Monday, February 21, 2011

The Ultimate Wisdom of the I Hate to Cook Book

For Christmas, knowing that I'm a sucker for cookbooks from the golden age of canned vegetables, Cooper's mom gave me the reissued version of the mid-century classic, The I Hate to Cook Book. A 50th anniversary edition of the book was issued in 2010, complete with a little perspective from the author's daughter, including this:
The I Hate to Cook Book was born from a group of professional women who would have been much happier sipping martinis with thier husbands than spending the cocktail hour in the kitchen, slaving over a hot stove. These friends decided to share their pain (and surefire recipes) with the hope that they could get back at least a portion of that cocktail hour (and keep their families from going on strike at the same time).
This simple little passage gave me a whole lot of new insight into my own cooking personality. I like to cook, of course, and I used to like nothing better than to spend hours in the kitchen, putting together elaborate meals for friends. As I get older, though, I realize that I'd, also, prefer not to miss any of that cocktail hour. If we've got friends over, I want to be with them, not confined to the kitchen, cooking for them.

It also gave me more than a little insight into my family's cooking tradition. My mom's a good cook, but I didn't exactly grow up making pasta from scratch in our kitchen. Neither did she. In fact, my grandmother is a perfect example of the ladies for whom the book was originally written. She loved to entertain, and she is great to go out to dinner with, but she has never understood why my mom or I might actually want to cook dinner. You should see the look on her face if she finds out one of us got a new kitchen tool for Christmas or a birthday. She doesn't even consider them actual gifts.

It's easy to see now, though, that she's just a product of her time. Like my mom, with her Julia Child books, were a product of hers, and I, with my combination of French Laundry and Barefoot Contessa, am a product of mine.

But back to the book. I'd be remiss if I didn't share at least one recipe because, though I can identify with the women the book was originally written for, I cannot identify with their taste buds. Consider the clam whiffle. No, really - think hard about whether you'd eat this:

3-4 servings

(A whiffle is a souffle that any fool can make. This is a dandy recipe for those days when you've just had your teeth pulled. It has a nice delicate flavor, too, and it doesn't call for anything you're not apt to have around, except the clams.
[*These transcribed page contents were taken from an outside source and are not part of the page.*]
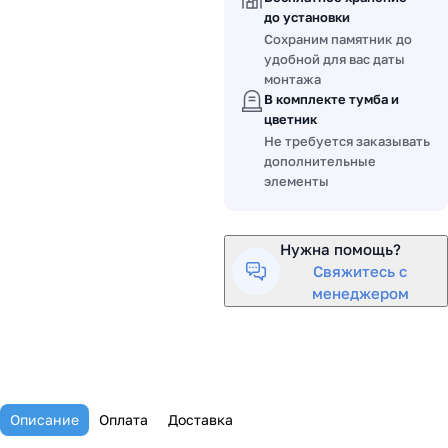
до установки
Сохраним памятник до
удобной для вас даты
монтажа
В комплекте тумба и
цветник
Не требуется заказывать
дополнительные
элементы
Нужна помощь?
Свяжитесь с
менеджером
Описание
Оплата
Доставка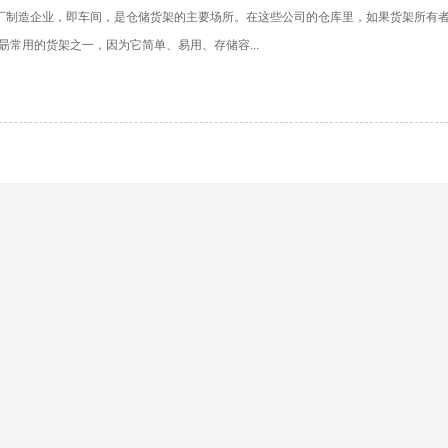
制造企业，即车间，是仓储货架的主要场所。在这些公司的仓库里，如果货架所有者
朂常用的货架之一，因为它简单、易用、存储容...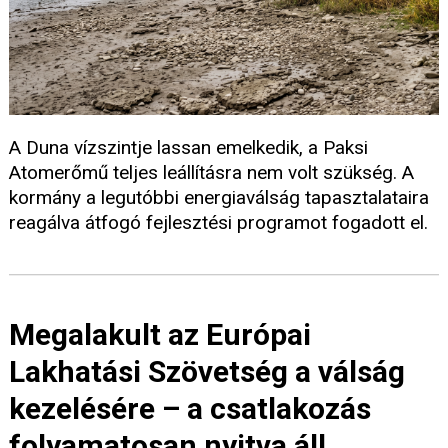
A Duna vízszintje lassan emelkedik, a Paksi
Atomerőmű teljes leállításra nem volt szükség. A
kormány a legutóbbi energiaválság tapasztalataira
reagálva átfogó fejlesztési programot fogadott el.
Megalakult az Európai
Lakhatási Szövetség a válság
kezelésére – a csatlakozás
folyamatosan nyitva áll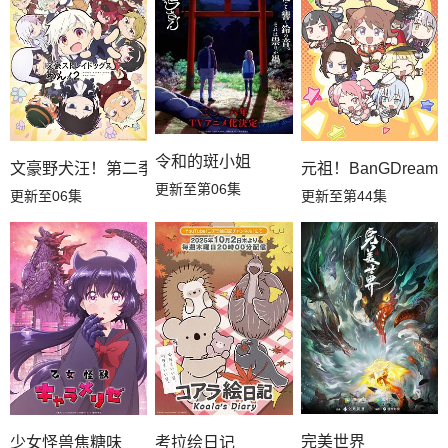
令和的斑小姐
文豪野犬汪！第二季
元祖！BanGDream
更新至第06集
更新至06集
更新至第44集
完美世界
少女怪兽焦糖味
考拉绘日记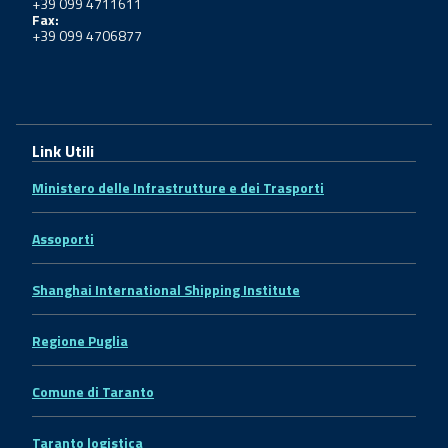
+39 099 4711611
Fax:
+39 099 4706877
Link Utili
Ministero delle Infrastrutture e dei Trasporti
Assoporti
Shanghai International Shipping Institute
Regione Puglia
Comune di Taranto
Taranto logistica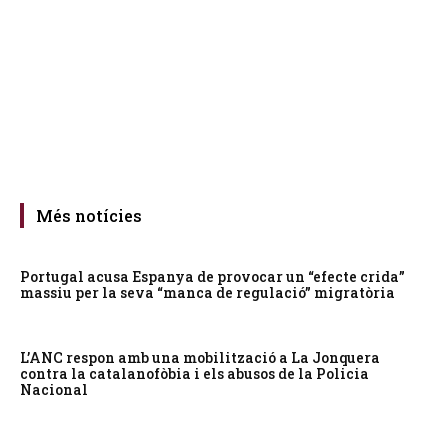
Més notícies
Portugal acusa Espanya de provocar un “efecte crida”
massiu per la seva “manca de regulació” migratòria
L’ANC respon amb una mobilització a La Jonquera
contra la catalanofòbia i els abusos de la Policia
Nacional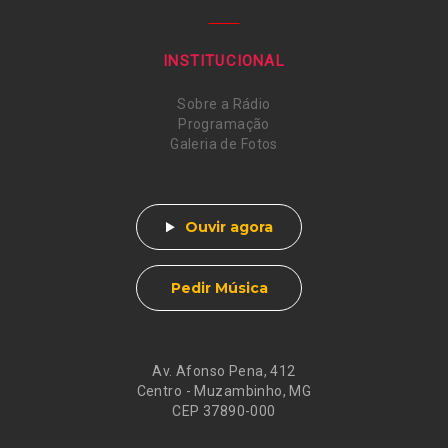
INSTITUCIONAL
Sobre a Rádio
Programação
Galeria de Fotos
Ouvir agora
Pedir Música
Av. Afonso Pena, 412
Centro - Muzambinho, MG
CEP 37890-000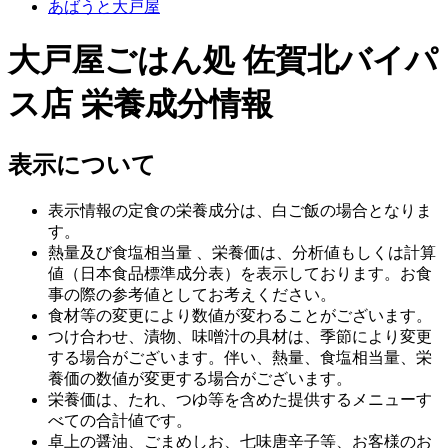
あばうと大戸屋
大戸屋ごはん処 佐賀北バイパ
ス店 栄養成分情報
表示について
表示情報の定食の栄養成分は、白ご飯の場合となりま
す。
熱量及び食塩相当量 、栄養価は、分析値もしくは計算
値（日本食品標準成分表）を表示しております。お食
事の際の参考値としてお考えください。
食材等の変更により数値が変わることがございます。
つけ合わせ、漬物、味噌汁の具材は、季節により変更
する場合がございます。伴い、熱量、食塩相当量、栄
養価の数値が変更する場合がございます。
栄養価は、たれ、つゆ等を含めた提供するメニューす
べての合計値です。
卓上の醤油、ごまめしお、七味唐辛子等、お客様のお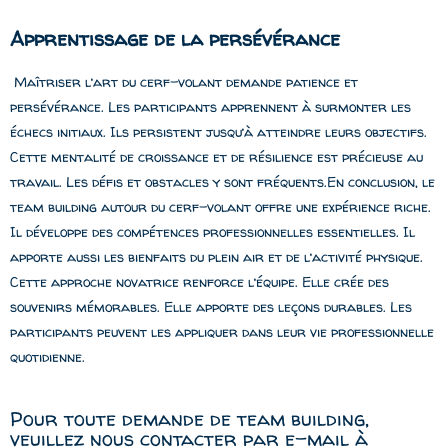
Apprentissage de la persévérance
Maîtriser l’art du cerf-volant demande patience et
persévérance. Les participants apprennent à surmonter les
échecs initiaux. Ils persistent jusqu’à atteindre leurs objectifs.
Cette mentalité de croissance et de résilience est précieuse au
travail. Les défis et obstacles y sont fréquents.En conclusion, le
team building autour du cerf-volant offre une expérience riche.
Il développe des compétences professionnelles essentielles. Il
apporte aussi les bienfaits du plein air et de l’activité physique.
Cette approche novatrice renforce l’équipe. Elle crée des
souvenirs mémorables. Elle apporte des leçons durables. Les
participants peuvent les appliquer dans leur vie professionnelle
quotidienne.
Pour toute demande de team building,
veuillez nous contacter par e-mail à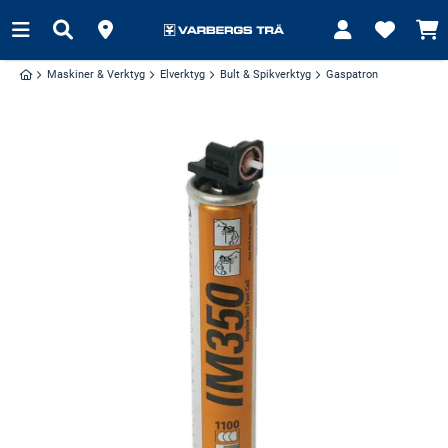
Maskiner & Verktyg
Elverktyg
Bult & Spikverktyg
Gaspatron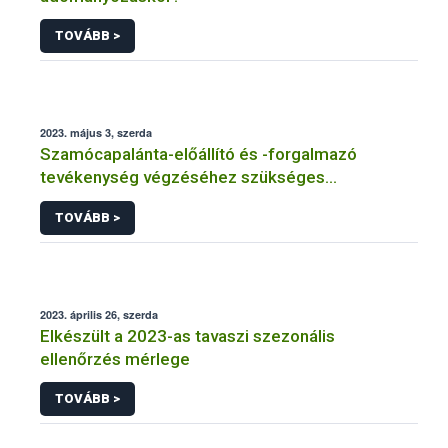
TOVÁBB >
2023. május 3, szerda
Szamócapalánta-előállító és -forgalmazó
tevékenység végzéséhez szükséges
gyümölcsfaiskolai engedélyről tájékoztat a Nébih
TOVÁBB >
2023. április 26, szerda
Elkészült a 2023-as tavaszi szezonális
ellenőrzés mérlege
TOVÁBB >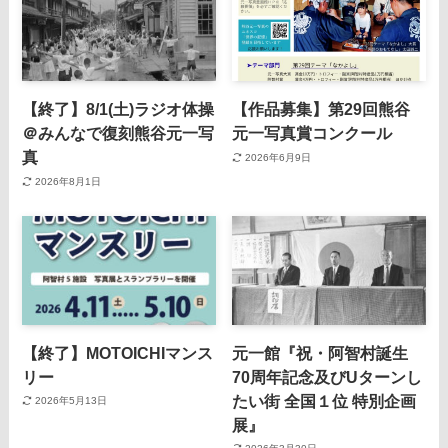
【終了】8/1(土)ラジオ体操
【作品募集】第29回熊谷
＠みんなで復刻熊谷元一写
元一写真賞コンクール
真
2026年6月9日
2026年8月1日
【終了】MOTOICHIマンス
元一館『祝・阿智村誕生
リー
70周年記念及びUターンし
たい街 全国１位 特別企画
2026年5月13日
展』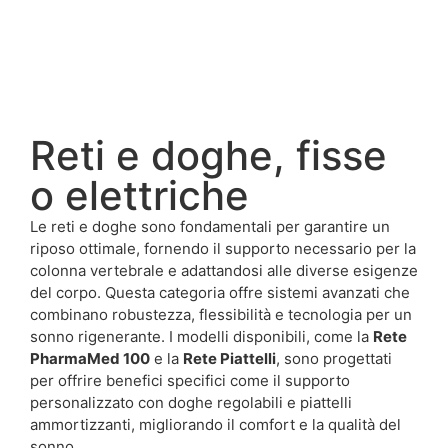
Reti e doghe, fisse
o elettriche
Le reti e doghe sono fondamentali per garantire un
riposo ottimale, fornendo il supporto necessario per la
colonna vertebrale e adattandosi alle diverse esigenze
del corpo. Questa categoria offre sistemi avanzati che
combinano robustezza, flessibilità e tecnologia per un
sonno rigenerante. I modelli disponibili, come la
Rete
PharmaMed 100
e la
Rete Piattelli
, sono progettati
per offrire benefici specifici come il supporto
personalizzato con doghe regolabili e piattelli
ammortizzanti, migliorando il comfort e la qualità del
sonno.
You can even skip the green pepper.)

12 soda crackers (the ordinary 2-inch by 2-inch kind)
1 cup milk
1/4 cup melted butter
6.5-ounce can minced clams, drained
2 tablespoons chopped onion
1 tablespoon chopped green pepper
1/4 teaspoon Worcestershire sauce
dash of salt, pepper
2 eggs, beaten together

Soak the crumbled crackers in the milk for a few minutes. Then add everything else, eggs last. Pour it all into a greased casserol, and bake it in a 350 degree oven for forty-five minutes, uncovered.

That's it. Is it simple? Yes. Quick? Totally. And does the mere thought of it turn my stomach? Absolutely. A good reminder that I'm glad I was born right when I was.


Erin said...

The trend you're observing probably also has something to do with how houses are designed today versus 50 years ago. Older houses tend to lack open floor plans and have small enclosed kitchens, whereas today, people see the kitchen as the central open space, thus allowing cocktail hour to happen there as opposed to the living room. I guess it's kind of a which came first situation, but something to think about.

Kit Pollard said...

I actually almost wrote something about open kitchens in that post. My guess would be that architects started designing for the "modern family" which included a wife who didn't want to be tucked away, and no servants - so it was the behavior that came first.

But yeah, it's definitely connected.